And therefore, be forewarned that the very nature of this posting means here there be spoilers and please do not read unless you have seen the movie in question or don't mind the ending ruined.
Every semester that I teach the introductory film course, I pick a new slate of 14 movies to show over the course of the semester. Most of the students stay with me no matter what I teach, because, somehow, they trust me. Even the movies that confuse them -- Lucretia Martel's The Holy Girl (which I've written about before), Akira Kurosawa's Yojimbo (which I still don't understand why they don't like), Jean-Luc Godard's Breathless (their dislike for this also mystifies me, yet it's happened three times) -- are accepted.
All except one.
This is a still from the final scene in John Sayles' Lone Star, one of the most impressive movies I have seen about the contemporary American condition. Featuring a complex tapestry of storylines centering about the town of Perdido on the Texan border with Mexico, the film also openly deals with complicated concerns about history and how nothing is ever as simple as it seems. Unlike other films which tackle RACIAL CONCERNS!! with bolded, italicized, capital letters by arming itself with a sledgehammer of stereotypes (hello, Crash!), each person in Sayles' Lone Star is a full-fledged character, even if they only have a single scene.
The movie begins with the discovery of a sheriff's badge and a bullet on a skeleton right outside the town limits. This sends the current sheriff, Sam Deeds (played by Chris Cooper), on a quest to determine whether local hero and lauded sheriff Buddy Deeds -- who happens to be his father -- actually deserves his honor, or whether he killed a fellow sheriff in cold blood. In the process, he unearths many long-buried stories about how the white, black, Mexican and native populations have not-so-carefully gotten along in the interim and how times really have changed.
Add into the mix a rather interesting and tender romance between Sam and schoolteacher Pilar Cruz (Elizabeth Peña). We eventually learn that she is widowed with a teenage son, he is divorced, and that as teenagers themselves they were deeply in love. Torn apart when his father and her mother, a Mexican immigrant, find them hot and heavy at a drive-in, they are forbidden to see one another until now. As the rest of the story unfolds, Sam and Pilar's story seems like an interesting diversion. At one point, we are even offered a very steamy lovemaking scene between Sam and Pilar with Freddy Fender playing in the background.
If you've seen other Sayles films, you'll know that that scene is a bit out of character for him. Indeed, the love scene seems otherwise typical for any other film, shot in a very standard style. But most of Sayles' films don't deal with love in quite this way, so this stands out, even if it doesn't seem that problematic or consequential at the time.
It turns out to be very important. The last scene is very simple: Pilar drives up to the drive-in -- long since abandoned -- to meet Sam for the first time since they had their fling, the very drive-in where their parents separated them so many years ago. And while there, Sam shows her a picture of her parents. That is, a picture of her mother and his father. Yes: at the very end, she -- and we -- find out that his father had been having a secret affair with the Mexican immigrant who he helped save as she was crossing the border. And that what they though was merely their parents' racist attitudes covered a bigger fear: that they would find each other and commit incest instead. May I remind you of the sensuous love scene I described above?

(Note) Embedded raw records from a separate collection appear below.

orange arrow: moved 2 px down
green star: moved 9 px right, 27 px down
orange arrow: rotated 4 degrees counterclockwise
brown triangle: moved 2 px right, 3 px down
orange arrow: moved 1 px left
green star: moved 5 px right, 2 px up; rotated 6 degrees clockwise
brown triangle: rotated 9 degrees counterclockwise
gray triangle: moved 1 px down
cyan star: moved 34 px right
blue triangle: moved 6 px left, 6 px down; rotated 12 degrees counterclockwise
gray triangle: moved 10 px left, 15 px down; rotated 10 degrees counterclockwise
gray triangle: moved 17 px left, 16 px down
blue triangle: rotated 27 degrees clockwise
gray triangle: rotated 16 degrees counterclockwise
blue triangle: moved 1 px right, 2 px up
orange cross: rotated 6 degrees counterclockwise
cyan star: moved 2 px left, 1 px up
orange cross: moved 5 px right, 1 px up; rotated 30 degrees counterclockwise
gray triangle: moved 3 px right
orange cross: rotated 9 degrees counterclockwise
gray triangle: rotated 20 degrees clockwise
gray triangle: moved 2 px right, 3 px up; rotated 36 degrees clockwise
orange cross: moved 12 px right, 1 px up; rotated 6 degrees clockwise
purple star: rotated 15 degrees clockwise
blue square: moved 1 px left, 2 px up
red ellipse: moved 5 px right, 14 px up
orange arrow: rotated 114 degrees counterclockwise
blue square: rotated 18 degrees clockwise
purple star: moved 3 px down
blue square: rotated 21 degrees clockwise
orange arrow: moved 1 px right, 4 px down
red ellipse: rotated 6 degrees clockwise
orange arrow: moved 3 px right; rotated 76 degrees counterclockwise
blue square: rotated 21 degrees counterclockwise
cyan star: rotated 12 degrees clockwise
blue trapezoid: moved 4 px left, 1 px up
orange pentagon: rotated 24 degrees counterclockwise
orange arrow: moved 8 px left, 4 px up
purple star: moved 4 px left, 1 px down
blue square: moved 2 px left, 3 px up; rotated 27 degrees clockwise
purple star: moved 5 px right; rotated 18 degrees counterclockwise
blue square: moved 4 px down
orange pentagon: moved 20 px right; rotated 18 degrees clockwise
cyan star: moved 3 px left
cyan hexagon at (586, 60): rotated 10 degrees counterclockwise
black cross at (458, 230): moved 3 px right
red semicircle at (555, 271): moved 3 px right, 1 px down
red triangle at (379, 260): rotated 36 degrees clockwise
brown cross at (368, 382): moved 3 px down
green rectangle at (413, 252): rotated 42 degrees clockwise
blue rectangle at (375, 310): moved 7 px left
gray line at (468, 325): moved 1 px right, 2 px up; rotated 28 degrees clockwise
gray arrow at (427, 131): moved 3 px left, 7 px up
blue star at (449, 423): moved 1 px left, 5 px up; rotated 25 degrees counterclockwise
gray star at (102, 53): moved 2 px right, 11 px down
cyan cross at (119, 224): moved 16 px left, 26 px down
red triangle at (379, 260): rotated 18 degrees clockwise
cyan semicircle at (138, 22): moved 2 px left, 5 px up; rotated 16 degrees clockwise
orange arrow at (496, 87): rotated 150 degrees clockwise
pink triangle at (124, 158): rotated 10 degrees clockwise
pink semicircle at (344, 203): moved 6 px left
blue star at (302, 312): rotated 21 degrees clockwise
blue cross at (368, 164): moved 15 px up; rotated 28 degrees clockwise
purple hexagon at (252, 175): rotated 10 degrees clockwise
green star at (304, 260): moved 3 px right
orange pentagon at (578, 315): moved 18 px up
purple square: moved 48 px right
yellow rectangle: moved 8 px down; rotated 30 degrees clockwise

Here is the kicker: she is completely overcome, not believing that after all this time of unrequited love, they are still thwarted. He holds her hand as they sit on the hood of his car.
Sam: If I met you today, I'd still want to be with you.And the movie ends.
Pilar: We start from scratch?
Sam: Yeah.
Pilar: All that other stuff-- all that history... to hell with it, right? Forget the Alamo.
It's important to know that I usually end my screenings by having a discussion immediately following the credits. Students have usually taken this moment to chat with one another about it and I then offer them the ability to share with everyone what they think, a la 60s cinephilia.
Here's the thing: this is the only movie which hasn't worked well under such circumstances. Upon further reflection, students are able to process the subtle layering of the movie, how this one very quiet scene sends a corkscrew through every other part of the movie. It turns everything around and manages to force us as viewers to reflect on each element of the movie as it has built up. It's a different kind of twist than what we are used to in things like The Sixth Sense or The Usual Suspects, but those movie also allow us with at least a couple shots in a montage to show us just how the twist affects the movie. Lone Star makes us think that for ourselves, which we eventually do. As such, it's an extraordinary piece.
But this ending really messes up your average undergraduate's mind, where all they can think is oh mah gahd, he just slept with his SISTER!!! I mean, heck, Chinatown gave us more time to deal with that. The fact that these otherwise really cool, normal, nice characters not only learn that they have committed an ultimate transgression but that they resolve to be OK with it and keep going -- to "forget the Alamo" indeed -- is just too much to immediately process. Lone Star has an ending that demands thought and time and, as such, stands above many other contemporary films.